To change a headlight on a New Beetle, one must:

  1. Open the hood,
  2. On the appropriate side of the engine compartment, locate the small plastic locking lever on the headlight assembly, free its catch and lift it upward,
  3. Wiggle and slide the headlight assembly out the front of the fender,
  4. Release two catches to remove the back cover of the assembly,
  5. Unplug a wire from the back of the old bulb,
  6. Release a clip that holds the bulb in place,
  7. Slide the old bulb out, and
  8. Reverse the process to install the new lamp.

On the driver’s side, the process is complicated because the lever is mostly hidden behind part of the battery cover which, although I lack documentation to back up this assertion, apparently cannot be removed without taking out the battery itself. Making matters worse, the lever on the driver’s side of my car was sticky and after an hour of trying to get it to re-lock, I had to walk to Home Depot down the street and buy silicone lubricant spray to loosen the mechanism.

I’m not convinced the lubricant helped, but after another hour of trying different ways to get more leverage from my thumbs, I got it back in place. I pity the fool who will have to change that lamp next time—especially since he will almost certainly be me.

Change

This parody from Rifftrax cracks me up. I think it is, sad as it may seem, the most practical campaign promise I’ve ever heard.

Ambition

I’ve started reading McCullough’s biography of John Adams. Many things seem applicable to more than one George.

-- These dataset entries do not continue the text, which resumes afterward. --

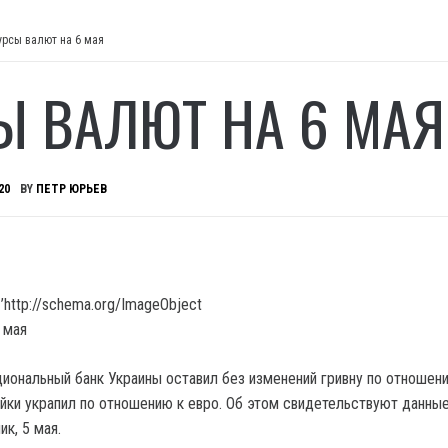
урсы валют на 6 мая
Ы ВАЛЮТ НА 6 МАЯ
20
BY
ПЕТР ЮРЬЕВ
’http://schema.org/ImageObject
ациональный банк Украины оставил без изменений гривну по отношен
ейки украпил по отношению к евро. Об этом свидетельствуют данные
ик, 5 мая.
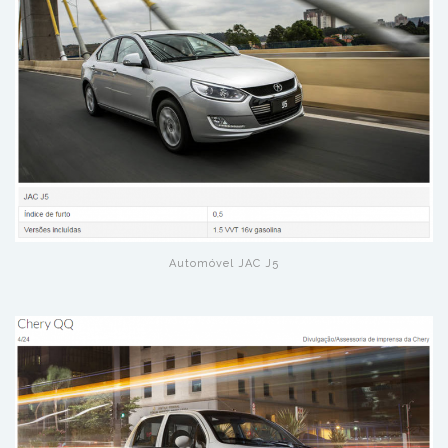
Automóvel JAC J5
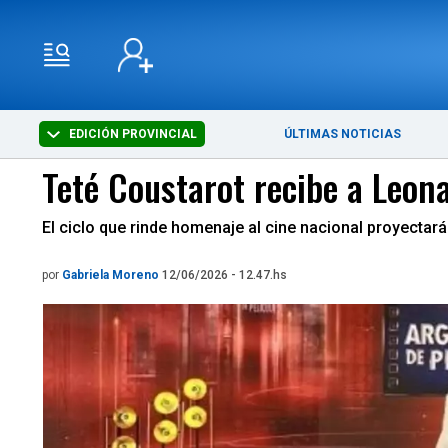
EDICIÓN PROVINCIAL
ÚLTIMAS NOTICIAS
Teté Coustarot recibe a Leona
El ciclo que rinde homenaje al cine nacional proyectará
por
Gabriela Moreno
12/06/2026 - 12.47.hs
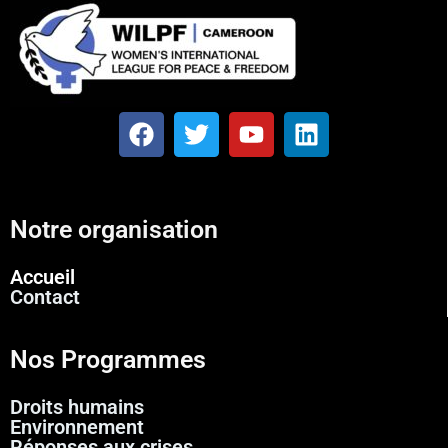
Notre organisation
Accueil
Contact
Nos Programmes
Droits humains
Environnement
Réponses aux crises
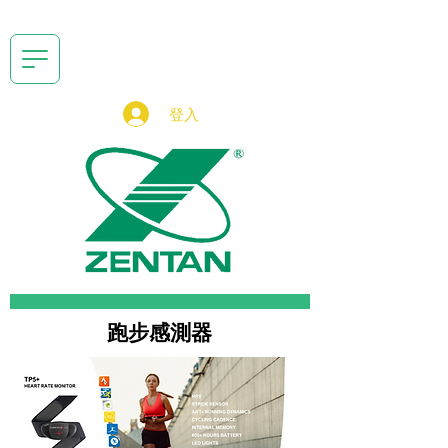
登入
​跑步感測器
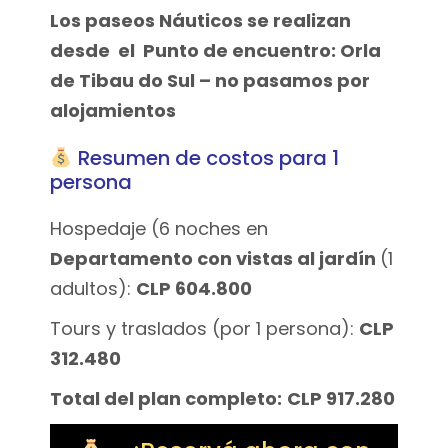
Los paseos Náuticos se realizan
desde el Punto de encuentro: Orla
de Tibau do Sul – no pasamos por
alojamientos
Resumen de costos para 1
persona
Hospedaje (6 noches en
Departamento con vistas al jardín
(1
adultos):
CLP 604.800
Tours y traslados (por 1 persona):
CLP
312.480
Total del plan completo:
CLP 917.280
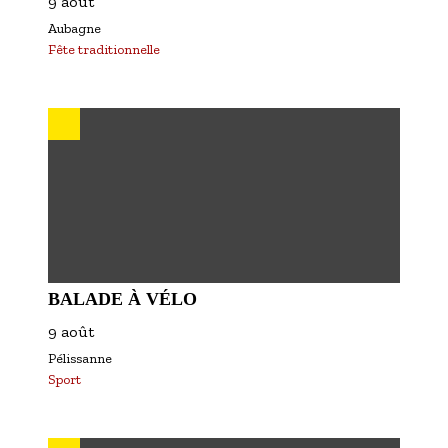
9 août
Aubagne
Fête traditionnelle
BALADE À VÉLO
9 août
Pélissanne
Sport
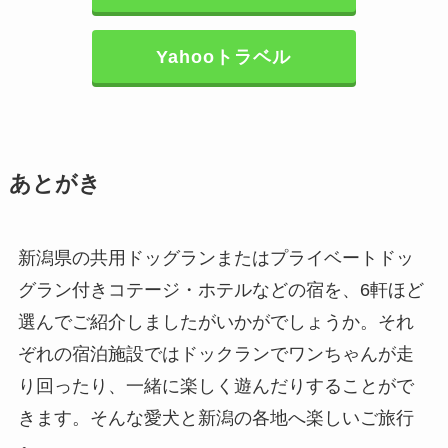
Yahooトラベル
あとがき
新潟県の共用ドッグランまたはプライベートドッ
グラン付きコテージ・ホテルなどの宿を、6軒ほど
選んでご紹介しましたがいかがでしょうか。それ
ぞれの宿泊施設ではドックランでワンちゃんが走
り回ったり、一緒に楽しく遊んだりすることがで
きます。そんな愛犬と新潟の各地へ楽しいご旅行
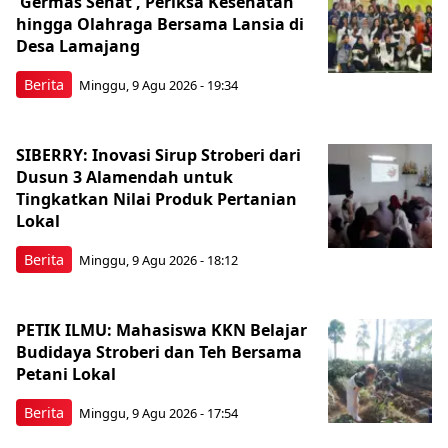
'Germas Sehat', Periksa Kesehatan
hingga Olahraga Bersama Lansia di
Desa Lamajang
Berita
Minggu, 9 Agu 2026 - 19:34
SIBERRY: Inovasi Sirup Stroberi dari
Dusun 3 Alamendah untuk
Tingkatkan Nilai Produk Pertanian
Lokal
Berita
Minggu, 9 Agu 2026 - 18:12
PETIK ILMU: Mahasiswa KKN Belajar
Budidaya Stroberi dan Teh Bersama
Petani Lokal
Berita
Minggu, 9 Agu 2026 - 17:54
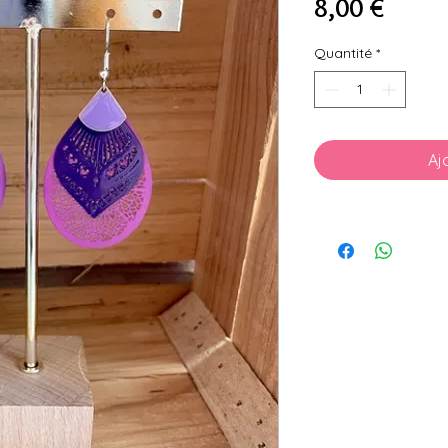
Prix
8,00 €
Quantité
*
Aj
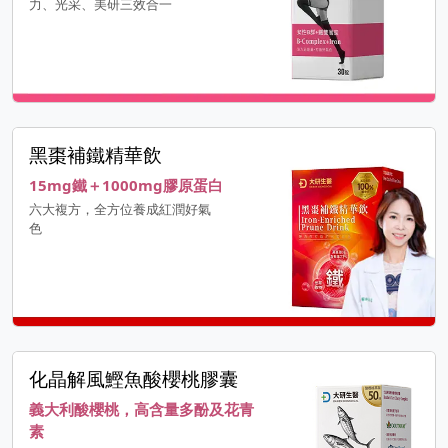
力、光采、美研三效合一
黑棗補鐵精華飲
15mg鐵＋1000mg膠原蛋白
六大複方，全方位養成紅潤好氣
色
化晶解風鰹魚酸櫻桃膠囊
義大利酸櫻桃，高含量多酚及花青
素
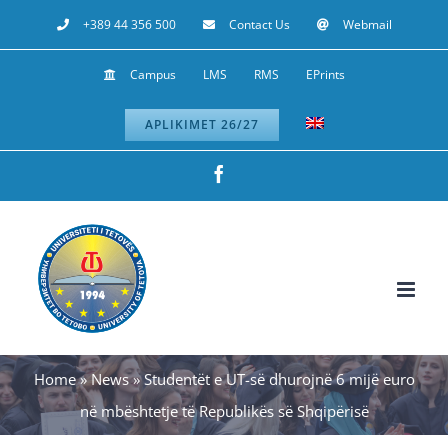
Skip
+389 44 356 500
Contact Us
Webmail
to
Campus
LMS
RMS
EPrints
content
APLIKIMET 26/27
Facebook
Home
»
News
»
Studentët e UT-së dhurojnë 6 mijë euro
në mbështetje të Republikës së Shqipërisë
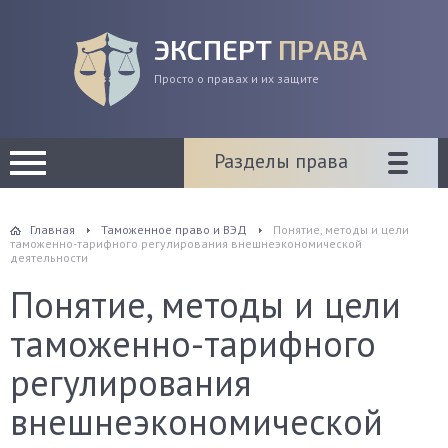
ЭКСПЕРТ
ПРАВА
Просто о правах и их защите
Разделы права
Главная
Таможенное право и ВЭД
Понятие, методы и цели
таможенно-тарифного регулирования внешнеэкономической
деятельности
Понятие, методы и цели
таможенно-тарифного
регулирования
внешнеэкономической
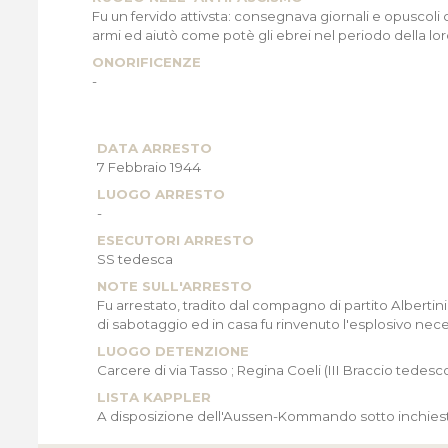
Fu un fervido attivsta: consegnava giornali e opuscoli
armi ed aiutò come potè gli ebrei nel periodo della l
ONORIFICENZE
-
DATA ARRESTO
7 Febbraio 1944
LUOGO ARRESTO
-
ESECUTORI ARRESTO
SS tedesca
NOTE SULL'ARRESTO
Fu arrestato, tradito dal compagno di partito Albertin
di sabotaggio ed in casa fu rinvenuto l'esplosivo nece
LUOGO DETENZIONE
Carcere di via Tasso ; Regina Coeli (III Braccio tedesc
LISTA KAPPLER
A disposizione dell'Aussen-Kommando sotto inchiesta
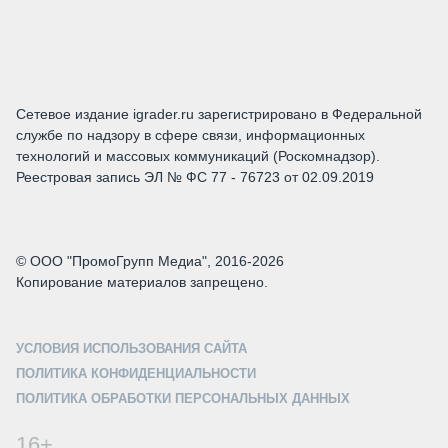
Сетевое издание igrader.ru зарегистрировано в Федеральной
службе по надзору в сфере связи, информационных
технологий и массовых коммуникаций (Роскомнадзор).
Реестровая запись ЭЛ № ФС 77 - 76723 от 02.09.2019
© ООО "ПромоГрупп Медиа", 2016-2026
Копирование материалов запрещено.
УСЛОВИЯ ИСПОЛЬЗОВАНИЯ САЙТА
ПОЛИТИКА КОНФИДЕНЦИАЛЬНОСТИ
ПОЛИТИКА ОБРАБОТКИ ПЕРСОНАЛЬНЫХ ДАННЫХ
16+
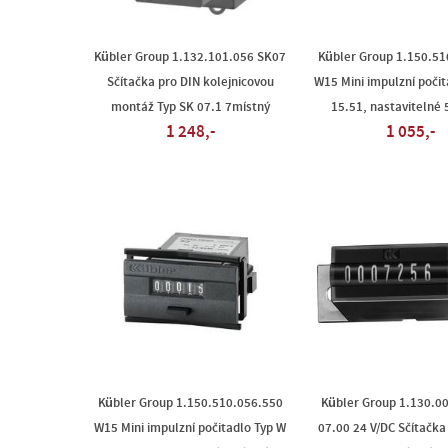
Kübler Group 1.132.101.056 SK07
Kübler Group 1.150.51
Sčítačka pro DIN kolejnicovou
W15 Mini impulzní počit
montáž Typ SK 07.1 7místný
15.51, nastavitelné
1 248,-
1 055,-
Kübler Group 1.150.510.056.550
Kübler Group 1.130.0
W15 Mini impulzní počitadlo Typ W
07.00 24 V/DC Sčítačka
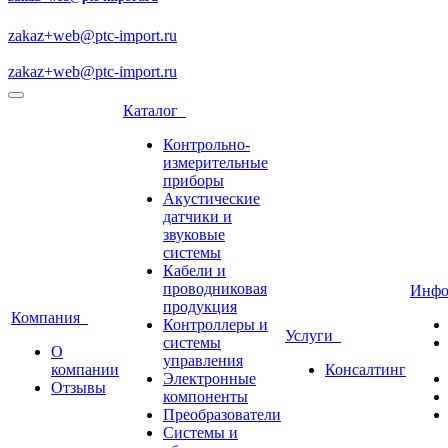
zakaz+web@ptc-import.ru
zakaz+web@ptc-import.ru
Каталог
Контрольно-
измерительные
приборы
Акустические
датчики и
звуковые
системы
Кабели и
проводниковая
Инф
продукция
Компания
Контроллеры и
Услуги
системы
О
управления
компании
Консалтинг
Электронные
Отзывы
компоненты
Преобразователи
Системы и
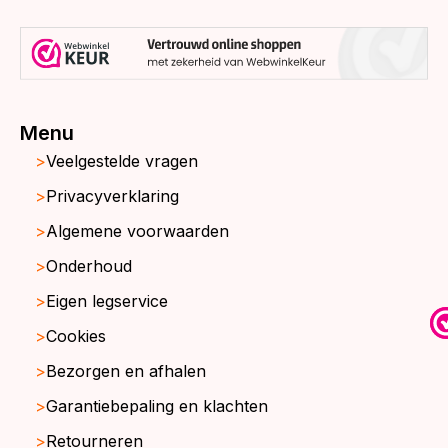
Menu
Veelgestelde vragen
Privacyverklaring
Algemene voorwaarden
Onderhoud
Eigen legservice
Cookies
Bezorgen en afhalen
Garantiebepaling en klachten
Retourneren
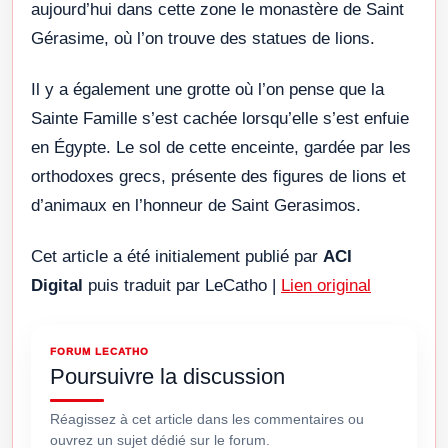
aujourd’hui dans cette zone le monastère de Saint
Gérasime, où l’on trouve des statues de lions.
Il y a également une grotte où l’on pense que la
Sainte Famille s’est cachée lorsqu’elle s’est enfuie
en Égypte. Le sol de cette enceinte, gardée par les
orthodoxes grecs, présente des figures de lions et
d’animaux en l’honneur de Saint Gerasimos.
Cet article a été initialement publié par
ACI
Digital
puis traduit par LeCatho |
Lien original
FORUM LECATHO
Poursuivre la discussion
Réagissez à cet article dans les commentaires ou
ouvrez un sujet dédié sur le forum.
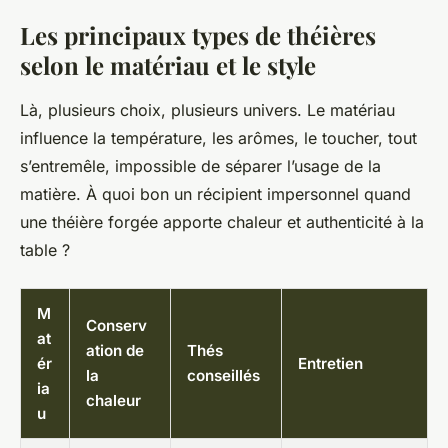
Les principaux types de théières
selon le matériau et le style
Là, plusieurs choix, plusieurs univers. Le matériau
influence la température, les arômes, le toucher, tout
s’entremêle, impossible de séparer l’usage de la
matière. À quoi bon un récipient impersonnel quand
une théière forgée apporte chaleur et authenticité à la
table ?
M
Conserv
at
ation de
Thés
ér
Entretien
la
conseillés
ia
chaleur
u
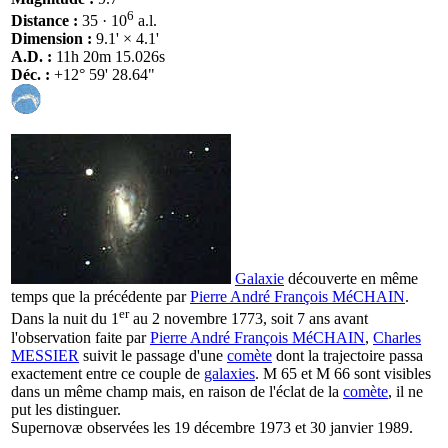
6
Distance :
35 · 10
a.l.
Dimension :
9.1' × 4.1'
A.D. :
11h 20m 15.026s
Déc. :
+12° 59' 28.64"
Galaxie
découverte en même
temps que la précédente par
Pierre André François MéCHAIN
.
er
Dans la nuit du 1
au 2 novembre 1773, soit 7 ans avant
l'observation faite par
Pierre André François MéCHAIN
,
Charles
MESSIER
suivit le passage d'une
comète
dont la trajectoire passa
exactement entre ce couple de
galaxies
. M 65 et M 66 sont visibles
dans un même champ mais, en raison de l'éclat de la
comète
, il ne
put les distinguer.
Supernovæ observées les 19 décembre 1973 et 30 janvier 1989.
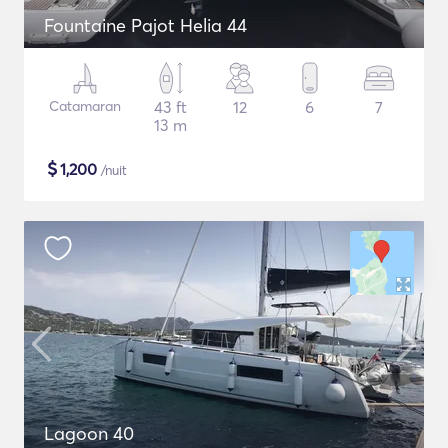
Fountaine Pajot Helia 44
Catamaran
43 ft
12
6
7
13 m
$
1,200
/nuit
Lagoon 40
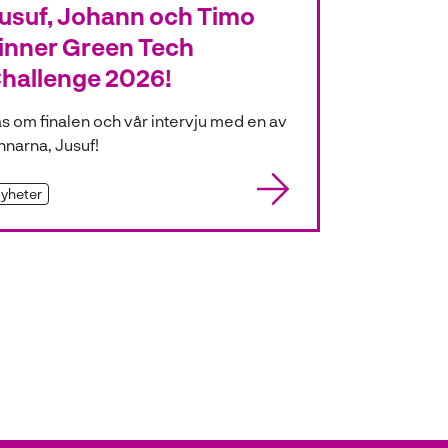
usuf, Johann och Timo
inner Green Tech
hallenge 2026!
s om finalen och vår intervju med en av
nnarna, Jusuf!
yheter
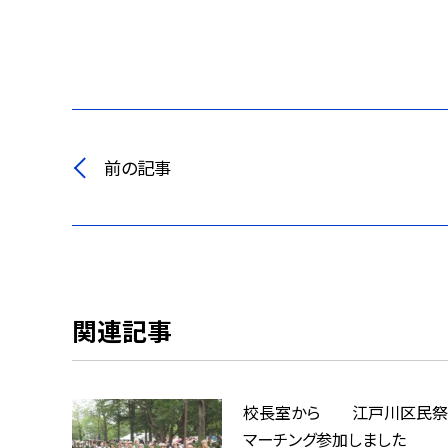
前の記事
関連記事
校長室から 江戸川区民
マーチング参加しました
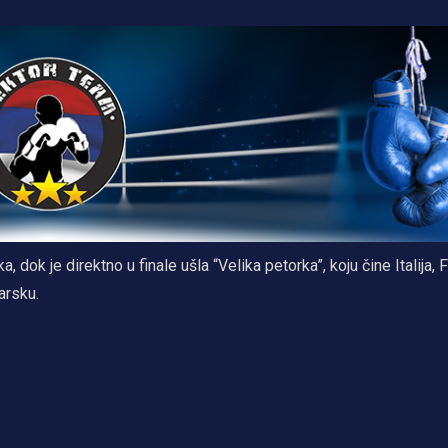
 dok je direktno u finale ušla “Velika petorka”, koju čine Italija, 
arsku.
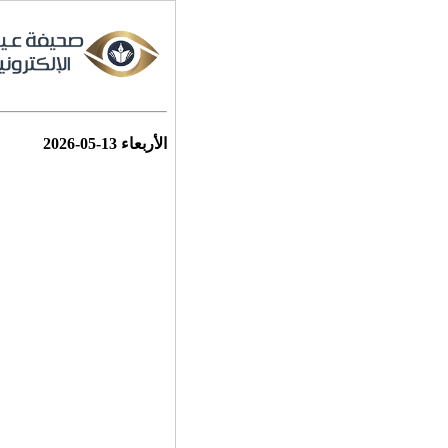
الأربعاء
2026-05-13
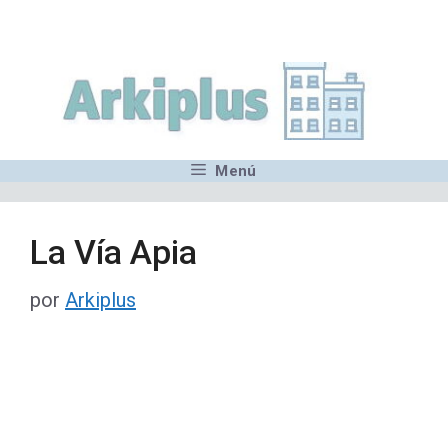
Saltar
,MN,MMN,MN,MN,MN,MN,M
al
contenido
Menú
La Vía Apia
por
Arkiplus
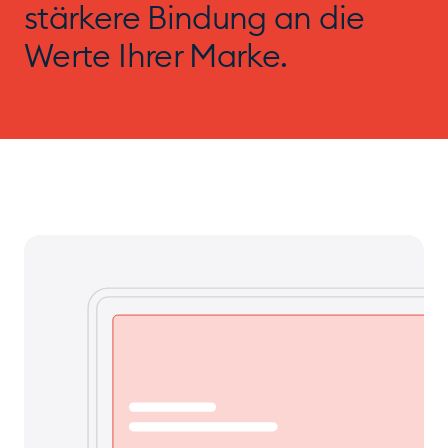
stärkere Bindung an die
Werte Ihrer Marke.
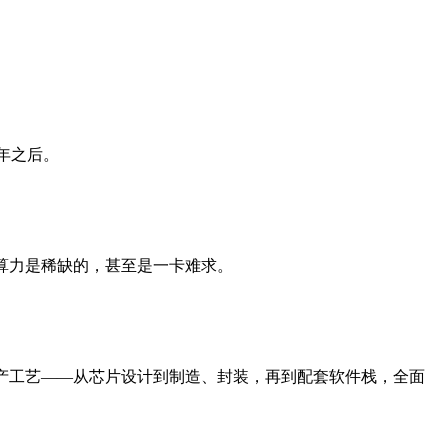
年之后。
算力是稀缺的，甚至是一卡难求。
。
产工艺——从芯片设计到制造、封装，再到配套软件栈，全面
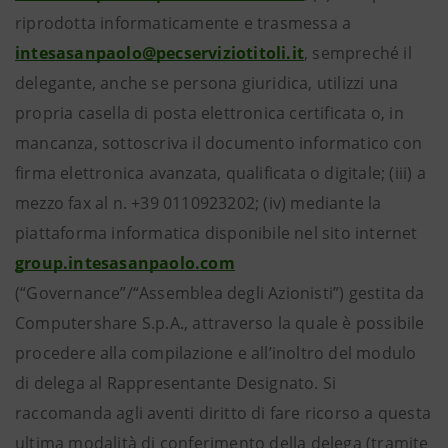
riprodotta informaticamente e trasmessa a
intesasanpaolo@pecserviziotitoli.it
, sempreché il
delegante, anche se persona giuridica, utilizzi una
propria casella di posta elettronica certificata o, in
mancanza, sottoscriva il documento informatico con
firma elettronica avanzata, qualificata o digitale; (iii) a
mezzo fax al n. +39 0110923202; (iv) mediante la
piattaforma informatica disponibile nel sito internet
group.intesasanpaolo.com
(“Governance”/“Assemblea degli Azionisti”) gestita da
Computershare S.p.A., attraverso la quale è possibile
procedere alla compilazione e all’inoltro del modulo
di delega al Rappresentante Designato. Si
raccomanda agli aventi diritto di fare ricorso a questa
ultima modalità di conferimento della delega (tramite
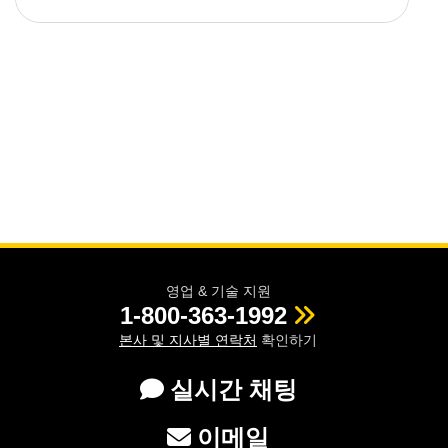
영업 & 기술 지원
1-800-363-1992
본사 및 지사별 연락처
확인하기
실시간 채팅
이메일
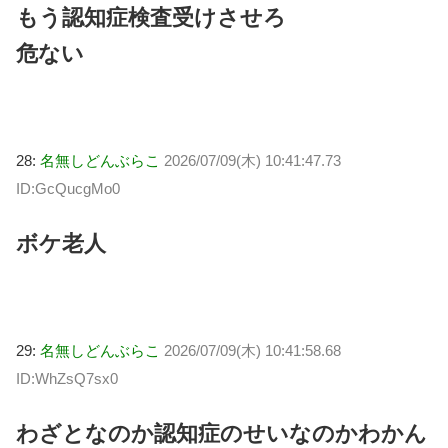
もう認知症検査受けさせろ
危ない
28:
名無しどんぶらこ
2026/07/09(木) 10:41:47.73
ID:GcQucgMo0
ボケ老人
29:
名無しどんぶらこ
2026/07/09(木) 10:41:58.68
ID:WhZsQ7sx0
わざとなのか認知症のせいなのかわかん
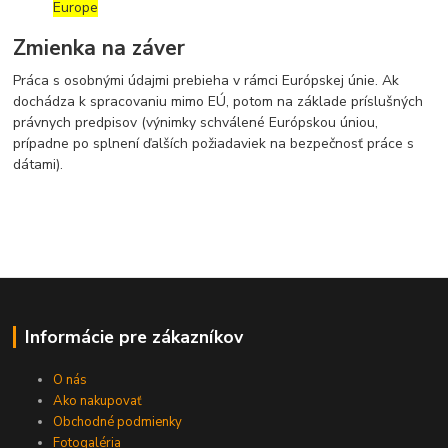
Europe
Zmienka na záver
Práca s osobnými údajmi prebieha v rámci Európskej únie. Ak
dochádza k spracovaniu mimo EÚ, potom na základe príslušných
právnych predpisov (výnimky schválené Európskou úniou,
prípadne po splnení ďalších požiadaviek na bezpečnosť práce s
dátami).
Informácie pre zákazníkov
O nás
Ako nakupovať
Obchodné podmienky
Fotogaléria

There is danger from all men. The only maxim of a free government ought to be to trust no man living with power to endanger the public liberty.

—John Adams, 1772

Evolyrics

Wit

I saw Juno with a few friends tonight; I liked it. After we had left the theater, it was pointed out that every character spoke a witty line at some point. I hadn’t noticed. I replied that those of us who appreciate good wit secretly believe that everyone is witty. Or at least, that’s true of me.

Simplicity

From Ars Technica:

Balancing national security with the public’s fundamental right to know what the government is doing in its name is a difficult challenge, but no challenge should necessitate abdication of essential checks and balances.

Ryan Paul (the author of the article) is wrong. Balancing national security with the public’s right to know what the government is doing is easy. There is no legitimate business of the republic that cannot be conducted in full view of the public. For example, if the FBI needs to use quiet, possibly questionable methods so as not to spook a suspect before he can be arrested, fine. But once he’s arrested, all the methods and all the reasons for their use must be published. It’s the only way we can ensure that positions of personal power are also positions of personal responsibility. If actions made in the people’s name can be kept secret at will, then “national security” is just a clever euphemism for job security.